TASK INSTRUCTIONS: An exact transcript is required of the lines below, from the one containing "Диагностика на СТО" through the very last; leave every picture out of it.

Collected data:
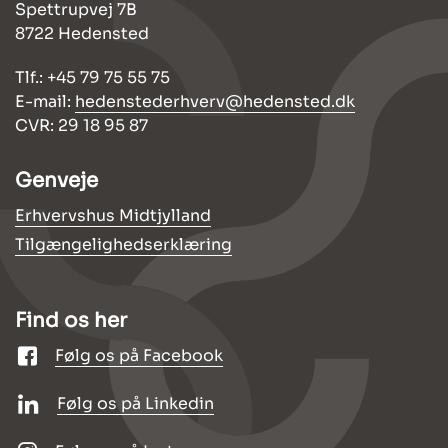
Spettrupvej 7B
8722 Hedensted
Tlf.: +45 79 75 55 75
E-mail:
hedenstederhverv@hedensted.dk
CVR: 29 18 95 87
Genveje
Erhvervshus Midtjylland
Tilgængelighedserklæring
Find os her
Følg os på Facebook
Følg os på Linkedin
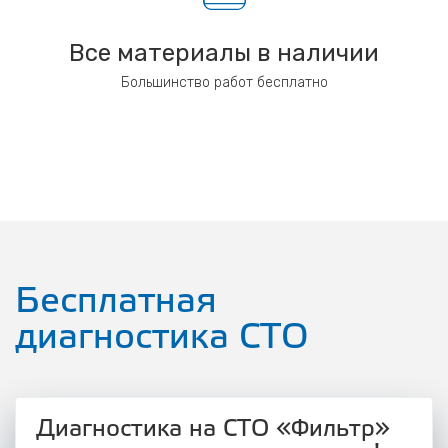
Все материалы в наличии
Большинство работ бесплатно
Бесплатная
диагностика СТО
Диагностика на СТО «Фильтр»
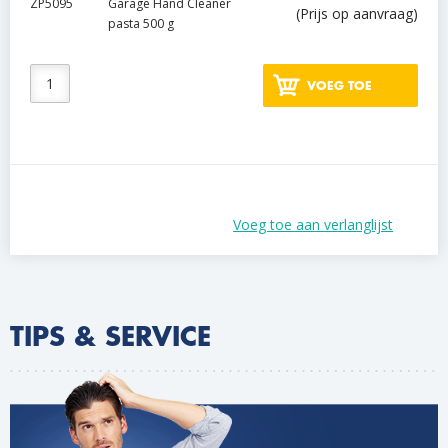
ZP5095
Garage Hand Cleaner
(Prijs op aanvraag)
pasta 500 g
VOEG TOE
Voeg toe aan verlanglijst
TIPS & SERVICE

THE COMPLETED TASK:
Диагностика на СТО «Фильтр»
ZP5095
Garage Hand Cleaner
(Prijs op aanvraag)
pasta 500 g
VOEG TOE
Voeg toe aan verlanglijst
TIPS & SERVICE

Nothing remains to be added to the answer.